And Jacob was left alone; and there wrestled a man with him until the breaking of the day. And [the man] said, Let me go, for the day breaketh. And [Jacob]said, I will not let thee go, except thou bless me … And [the Angel] said, Thy name shall be called no more Jacob, but Israel … And he blessed him there.
I taught Gospel Doctrine class for twelve years. Over those years my teaching style evolved. At first I did what I thought was expected. I studied for hours and outlined the most brilliant presentation of life-changing themes. I quickly realized two critical things. One, being brilliant about life-changing themes was hubris and unsustainable. And two, my class was boring and no one learned anything.
I tried a different approach. There is a corporate training adage that says, “The intelligence is in the room.” This assumes that, as a collective, the participants know all the answers. The teacher is a facilitator who orchestrates a learning experience where these insights can be shared. In experimenting with this invitation style, I also noticed that most of my students had only a cursory understanding of the text, even if they had read it several times before. This lack of engagement was often manifest by reducing all discussion to pseudo-profound platitudes or dismissive, even flustered, silence because “we are not meant to comprehend the meaning.”
My inspiration was the story of Jacob and the Angel. This narrative is a dare, a gauntlet thrown in how to read the scriptures. We wrestle with the text. I love the physicality of this language. Jacob refuses to let the spiritual confrontation end until he has been blessed, until he has learned something that will change him. By giving him a new name, the Angel transforms Jacob, now Israel, creating for him a new trajectory in a world that Israel will now see differently. But Israel insists not only on a blessing but knowledge, he wants to see the face of God. None of this comes easily. It is a fight, a discourse, an unfolding, a wrestle with the unknown.
How could I infuse this level of engagement into a 40-minute discussion every Sunday?
I translated the story of Jacob and the Angel into my own class formula. I planned the following lesson each week: Disperse the assigned text and students read the sections aloud. Savor the language, define unfamiliar words, swoon over beautiful poetry. Discuss what is happening in and around the narrative – what is going on in the story? Add historical context, primary sources and speculated authorship. Discuss the Christian action, intent, and/or the greater purpose – why was this included in our scriptures? Share what this means to us outside of the text, what action will we take, what will we do differently, having read and understood? How will we change our name?

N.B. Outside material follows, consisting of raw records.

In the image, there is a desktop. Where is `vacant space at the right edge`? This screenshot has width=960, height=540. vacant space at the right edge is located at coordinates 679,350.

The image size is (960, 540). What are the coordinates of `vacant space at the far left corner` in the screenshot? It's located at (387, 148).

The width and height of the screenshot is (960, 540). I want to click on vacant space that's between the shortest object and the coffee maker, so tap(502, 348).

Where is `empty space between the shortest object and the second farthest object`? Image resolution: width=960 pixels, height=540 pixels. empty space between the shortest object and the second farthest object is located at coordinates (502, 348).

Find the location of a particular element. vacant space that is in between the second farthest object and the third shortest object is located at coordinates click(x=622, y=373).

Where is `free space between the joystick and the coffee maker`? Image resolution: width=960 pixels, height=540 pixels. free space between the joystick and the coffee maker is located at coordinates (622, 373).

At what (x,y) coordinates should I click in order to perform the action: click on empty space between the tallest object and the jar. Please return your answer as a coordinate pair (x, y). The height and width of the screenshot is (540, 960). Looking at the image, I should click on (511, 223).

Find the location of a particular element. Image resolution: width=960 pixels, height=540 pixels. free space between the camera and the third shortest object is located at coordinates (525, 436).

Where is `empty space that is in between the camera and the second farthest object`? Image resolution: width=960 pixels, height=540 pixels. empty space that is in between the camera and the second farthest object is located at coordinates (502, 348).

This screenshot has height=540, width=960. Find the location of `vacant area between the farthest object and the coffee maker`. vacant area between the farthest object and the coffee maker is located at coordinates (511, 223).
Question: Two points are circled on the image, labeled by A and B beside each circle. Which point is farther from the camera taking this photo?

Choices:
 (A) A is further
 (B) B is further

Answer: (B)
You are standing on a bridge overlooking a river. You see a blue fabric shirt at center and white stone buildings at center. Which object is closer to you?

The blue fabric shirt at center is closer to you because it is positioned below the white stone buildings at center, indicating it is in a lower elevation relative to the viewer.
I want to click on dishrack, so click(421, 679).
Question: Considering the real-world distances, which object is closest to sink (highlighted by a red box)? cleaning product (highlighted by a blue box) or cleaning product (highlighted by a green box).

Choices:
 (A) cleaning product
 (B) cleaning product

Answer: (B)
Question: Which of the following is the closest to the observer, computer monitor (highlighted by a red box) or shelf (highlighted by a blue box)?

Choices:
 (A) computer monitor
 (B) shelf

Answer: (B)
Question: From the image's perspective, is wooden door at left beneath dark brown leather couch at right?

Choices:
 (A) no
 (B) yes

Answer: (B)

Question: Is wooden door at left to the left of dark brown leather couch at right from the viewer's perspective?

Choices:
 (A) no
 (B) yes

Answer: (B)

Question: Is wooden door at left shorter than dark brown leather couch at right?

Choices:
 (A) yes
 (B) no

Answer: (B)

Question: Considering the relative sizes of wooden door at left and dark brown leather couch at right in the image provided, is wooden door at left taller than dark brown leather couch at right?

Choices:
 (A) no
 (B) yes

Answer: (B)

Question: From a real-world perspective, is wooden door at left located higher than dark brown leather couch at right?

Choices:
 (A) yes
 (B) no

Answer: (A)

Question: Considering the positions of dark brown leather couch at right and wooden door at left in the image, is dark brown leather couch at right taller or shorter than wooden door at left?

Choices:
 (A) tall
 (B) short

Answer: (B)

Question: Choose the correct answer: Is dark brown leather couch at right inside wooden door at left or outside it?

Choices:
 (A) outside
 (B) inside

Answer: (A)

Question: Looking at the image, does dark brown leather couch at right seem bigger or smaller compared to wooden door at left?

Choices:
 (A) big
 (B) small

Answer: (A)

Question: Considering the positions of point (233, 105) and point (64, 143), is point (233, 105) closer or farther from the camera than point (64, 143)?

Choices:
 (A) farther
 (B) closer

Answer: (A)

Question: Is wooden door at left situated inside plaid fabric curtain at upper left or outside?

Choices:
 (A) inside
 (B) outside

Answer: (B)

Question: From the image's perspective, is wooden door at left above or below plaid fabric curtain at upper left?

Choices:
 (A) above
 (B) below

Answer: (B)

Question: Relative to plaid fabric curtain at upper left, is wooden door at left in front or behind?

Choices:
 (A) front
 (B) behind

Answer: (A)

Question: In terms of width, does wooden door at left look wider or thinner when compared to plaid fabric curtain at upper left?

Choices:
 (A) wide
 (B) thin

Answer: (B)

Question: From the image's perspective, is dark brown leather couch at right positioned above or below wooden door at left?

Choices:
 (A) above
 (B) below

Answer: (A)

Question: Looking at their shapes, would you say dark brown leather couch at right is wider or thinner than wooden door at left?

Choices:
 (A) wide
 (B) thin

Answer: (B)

Sometimes we had productive discussions. Sometimes I was reported to the Bishop. Sometimes the careful reading uncovered troubling questions no one wanted to talk about. Sometimes however, someone would experience a dawning so bright, we were dazzled by the power of the author’s voice, transcending time with an unexpected relevance.
The theme for this year’s contest invited writers to wrestle with the scriptures. The responses illustrate meaningful scriptorial encounters that leave the writer and readers transformed. This collection includes Lindsay Denton’s essay about the effort of seeking revelation through study (D&C 9:8), Heidi Toth’s essay about whether her imperfect faith is enough (Mark 9:23-24), and Lauren Ellison’s essay about the challenge of parenting a child struggling with addiction (Alma 5:26). The issue also includes an artist feature with Annie Poon, whose work has been featured in the Metropolitan Museum of Art and whose book “Draw Your Way Through the Book of Mormon” will appear in April. The winning essay, “Brick and Martyr” by Stephanie Sorensen, describes her personal journey of recovering from a childhood steeped in polygamist patriarchal abuse.
This individual activity of interacting with text often reveals the universal desire for humans to connect with each other and with the divine. A class becomes a metaphor for our community. Essays and artwork express and reach out in support of the community. And the wrestle illuminates our everyday struggle to know how to live, to live better, and to live engaged with God.